• Supplied material:
◆ ◆ ◆
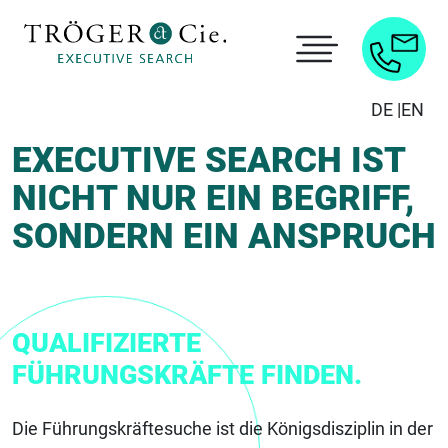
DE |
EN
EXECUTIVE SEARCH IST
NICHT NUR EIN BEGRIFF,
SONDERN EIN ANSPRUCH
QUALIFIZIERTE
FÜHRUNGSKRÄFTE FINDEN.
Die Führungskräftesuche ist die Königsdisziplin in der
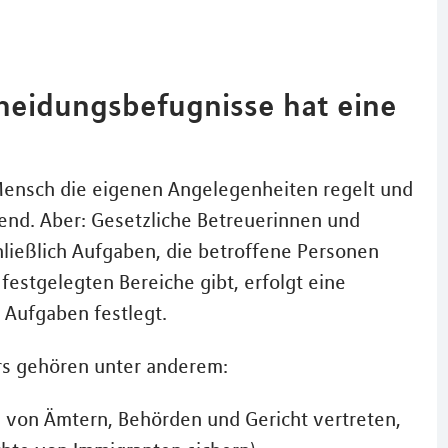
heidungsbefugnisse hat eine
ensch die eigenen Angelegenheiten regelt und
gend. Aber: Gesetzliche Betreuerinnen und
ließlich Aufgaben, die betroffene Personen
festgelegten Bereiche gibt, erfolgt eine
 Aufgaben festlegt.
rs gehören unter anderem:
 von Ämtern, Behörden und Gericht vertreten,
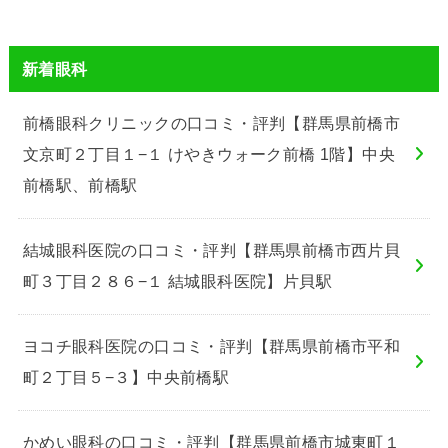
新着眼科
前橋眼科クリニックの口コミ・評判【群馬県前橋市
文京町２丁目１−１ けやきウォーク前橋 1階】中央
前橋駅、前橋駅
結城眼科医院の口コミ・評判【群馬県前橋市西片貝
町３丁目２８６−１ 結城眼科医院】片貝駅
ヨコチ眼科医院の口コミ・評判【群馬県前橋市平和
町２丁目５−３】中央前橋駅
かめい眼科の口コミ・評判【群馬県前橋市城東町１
◆ ◆ ◆
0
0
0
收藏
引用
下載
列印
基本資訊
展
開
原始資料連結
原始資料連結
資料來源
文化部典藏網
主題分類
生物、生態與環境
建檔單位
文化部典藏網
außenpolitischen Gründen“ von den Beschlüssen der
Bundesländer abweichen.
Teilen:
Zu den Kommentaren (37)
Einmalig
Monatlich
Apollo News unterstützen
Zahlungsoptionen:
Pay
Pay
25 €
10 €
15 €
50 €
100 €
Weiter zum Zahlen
◆ ◆ ◆
• Exercise instructions: Write out every line of the listing above that contains the word "eine".

• Reply to the task:
heidungsbefugnisse hat eine
festgelegten Bereiche gibt, erfolgt eine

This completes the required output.